Le 25 janvier 2025 est le 80e anniversaire de la découverte d'Auschwitz-Birkenau.
Les nazis fixaient leurs horreurs sur la pellicule.

Ce 27 janvier 2025, des commémorations ont lieu dans toute la France. À Lille, une conférence a été organisée par le Mémorial de la Shoah. A Arras, une projection du film Shoah, de Claude Lanzmann, a attiré une centaine de spectateurs. Dans les écoles, certaines classes participent à des ateliers sur l’importance du devoir de mémoire.

Ne jamais oublier

En 1945, lorsque les troupes soviétiques franchirent les portes du camp, le monde découvrit, avec horreur, l’ampleur du génocide perpétré par les nazis. Pourtant, à l’époque, la spécificité d’Auschwitz-Birkenau, comme principal lieu d’extermination des Juifs, n’était pas encore pleinement comprise.
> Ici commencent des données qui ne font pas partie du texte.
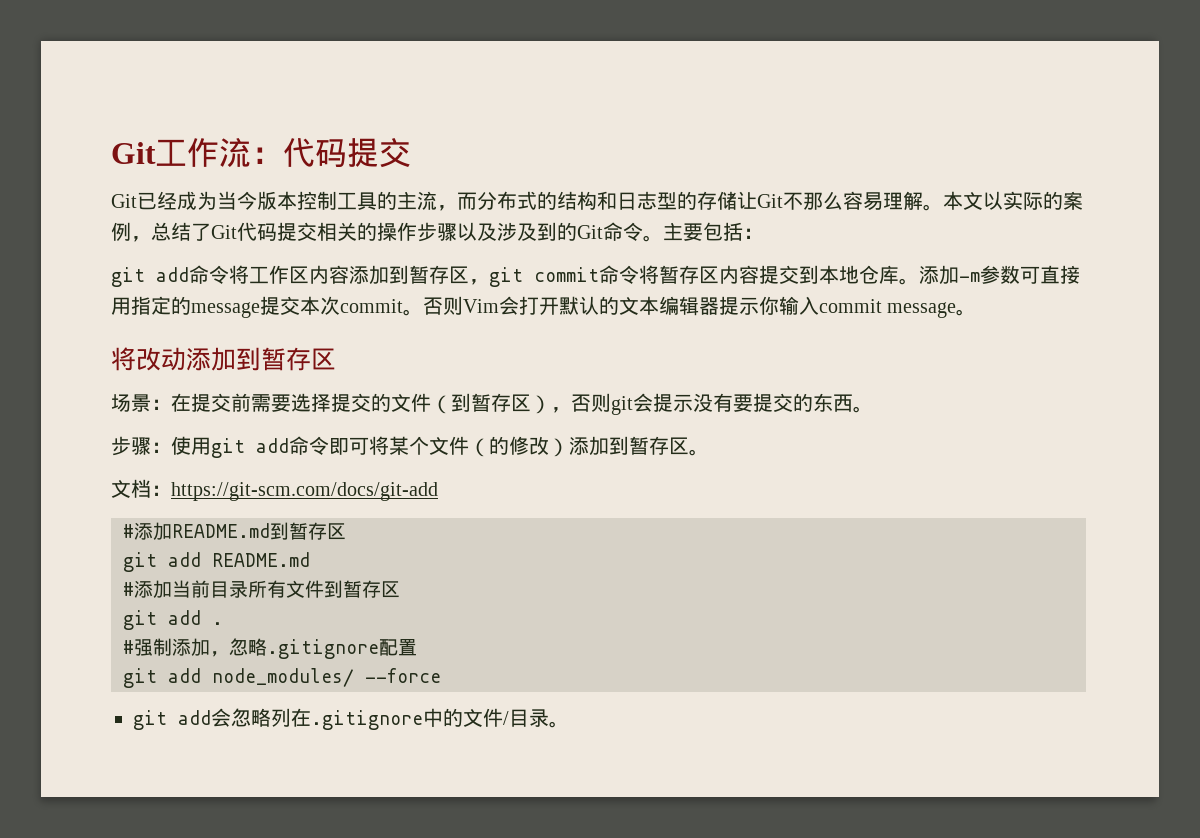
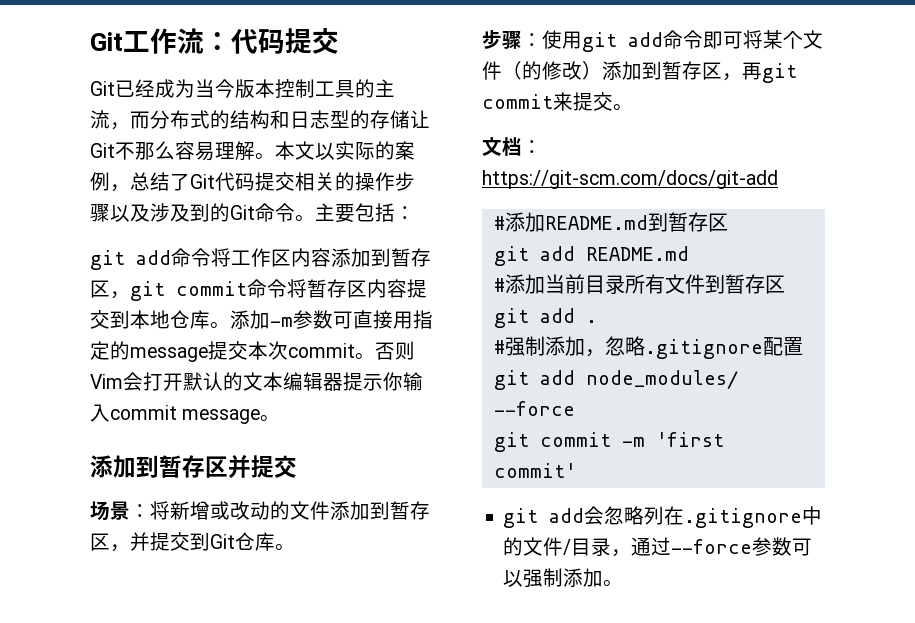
[111,347,336,371] 将改动添加到暂存区 -> [90,455,297,479] 添加到暂存区并提交
[171,393,853,415] 在提交前需要选择提交的文件（到暂存区），否则git会提示没有要提交的东西 -> [150,501,430,520] [90,532,275,552] 将新增或改动的文件添加到暂存区，并提交到Git仓库
(689, 446) none -> [722,62,797,83] [482,92,613,111] ，再git commit来提交
(441, 675) none -> [493,432,724,452] [493,463,576,478] // git commit -m 'first commit'
(549, 718) none -> [611,537,813,557] [503,568,604,588] ，通过--force参数可以强制添加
Le 25 janvier 2025 est le 80e anniversaire de la découverte d'Auschwitz-Birkenau.
Les prisonniers partaient à la chambre à gaz entre 2 rangées de barbelés électrifiés.

Aujourd’hui, 80 après, alors que les derniers témoins s’éteignent, devoir de mémoire oblige, il faut continuer à transmettre leur histoire. L’oubli serait une seconde tragédie. Il ouvrirait la porte à la banalisation et au négationnisme.

En terminant cette promenade commémorative  dans les Hauts-de-France, une réalité s’impose. Celle de garder en tête les mots des rares survivants de cette hécatombe : « Tant qu’il y aura des gens pour se souvenir, Auschwitz ne sera pas réduit au silence. » Une réflexion à méditer, en ce jour de commémoration.